At the Stadio Dall’Ara in Bologna on Sunday afternoon, Miralem Pjanic stood over a free kick for Juventus. The angle was tight, positioned on the outer reaches of the Bologna penalty area. Despite a well-earned reputation as one of the finest dead-ball specialists in the game, most assumed Pjanic would send the ball into the box. Even for a man of his talent, that was the better option. Wrong.
The Bosnian arched the ball splendidly over the wall and, disregarding some very suspect goalkeeping from ex-Juventus player Antonio Mirante, the ball predictably nestled in the back of the net. The goal gave Juventus the lead and Pjanic would later add an assist for Mario Mandzukic.
The Juve No. 5 has been in scintillating form in his second season in Turin. Watching Pjanic last season, you almost got the impression he didn’t quite comprehend what was expected of him, as if he wasn’t comfortable yet playing in black and white. Was he to play as an attacking midfielder, like he was for Roma, or was he to be the heir apparent to Andrea Pirlo? The lack of clarity hurt Pjanic.
He wouldn’t have been the first big signing to find the going tough in Turin. Zinedine Zidane and Michel Platini famously found it difficult to acclimatise to the demands of being a Juventus player. In fact, things for Platini became so bad midway through his first season, he seriously contemplated moving back to France.
Yet the pieces finally clicked into place for him when Max Allegri implemented the now famous ‘five-star’ system, incorporating all of Juve’s most technically gifted players at his disposal into the starting XI. Pjanic now had a fixed role, receiving the ball from deep and orchestrating Juve’s attacks.
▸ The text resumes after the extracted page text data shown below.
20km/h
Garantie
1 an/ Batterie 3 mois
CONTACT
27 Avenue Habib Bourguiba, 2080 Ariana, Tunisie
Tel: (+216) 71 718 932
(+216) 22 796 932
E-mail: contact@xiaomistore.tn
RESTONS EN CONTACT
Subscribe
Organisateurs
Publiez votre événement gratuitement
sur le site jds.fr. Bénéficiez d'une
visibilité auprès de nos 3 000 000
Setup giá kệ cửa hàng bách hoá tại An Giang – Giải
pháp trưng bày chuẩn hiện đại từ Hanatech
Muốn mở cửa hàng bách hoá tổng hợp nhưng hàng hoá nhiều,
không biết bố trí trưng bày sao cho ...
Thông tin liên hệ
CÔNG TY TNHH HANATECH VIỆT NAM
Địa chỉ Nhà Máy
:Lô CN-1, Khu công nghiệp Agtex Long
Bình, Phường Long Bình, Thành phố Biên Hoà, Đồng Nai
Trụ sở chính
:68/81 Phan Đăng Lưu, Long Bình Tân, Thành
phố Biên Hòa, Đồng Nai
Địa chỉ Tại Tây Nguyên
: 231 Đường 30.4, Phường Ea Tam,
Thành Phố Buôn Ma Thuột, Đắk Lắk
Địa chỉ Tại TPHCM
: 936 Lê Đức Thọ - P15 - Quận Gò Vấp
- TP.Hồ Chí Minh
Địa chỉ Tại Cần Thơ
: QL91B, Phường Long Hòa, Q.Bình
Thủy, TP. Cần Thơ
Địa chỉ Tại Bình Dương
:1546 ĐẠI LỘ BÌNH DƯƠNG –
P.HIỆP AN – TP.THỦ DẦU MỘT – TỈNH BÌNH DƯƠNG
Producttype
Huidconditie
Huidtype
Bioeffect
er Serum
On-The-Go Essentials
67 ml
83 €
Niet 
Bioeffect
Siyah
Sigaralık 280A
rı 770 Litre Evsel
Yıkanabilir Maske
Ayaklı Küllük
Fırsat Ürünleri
Performances improved, and he was particularly outstanding in both games against Barcelona at the quarter final stage of their Champions League run.
This season, Pjanic has really kicked on. Now firmly entrenched in Pirlo’s old role, he’s become the fulcrum of the Juve midfield, building attacks with sharp, intelligent and incisive passing. He’s provided six assists in the league, only three short of last season’s total, whilst he’s only two goals shy of equalling last season’s tally of five.
Statistics of course can never give a full indication on an individual’s performance, but there’s no doubting that Pjanic has left those early struggles behind. His latest free kick sees him rise above Platini in the all-time list with 16, and is within distance of Roberto Baggio, Gianfranco Zola and Francesco Totti, all on 20. Such is Pjanic’s unnerving accuracy that it’s really only a matter of time before he leaves that trio in the dust too. In the last decade, nobody has scored more free kicks than the Bosnian.
Pjanic has been the standout midfielder in Serie A this season, and you feel that if Juve are to win a seventh straight scudetto and once again forge a deep run in the latter stages of the Champions League, Mire will be a key component.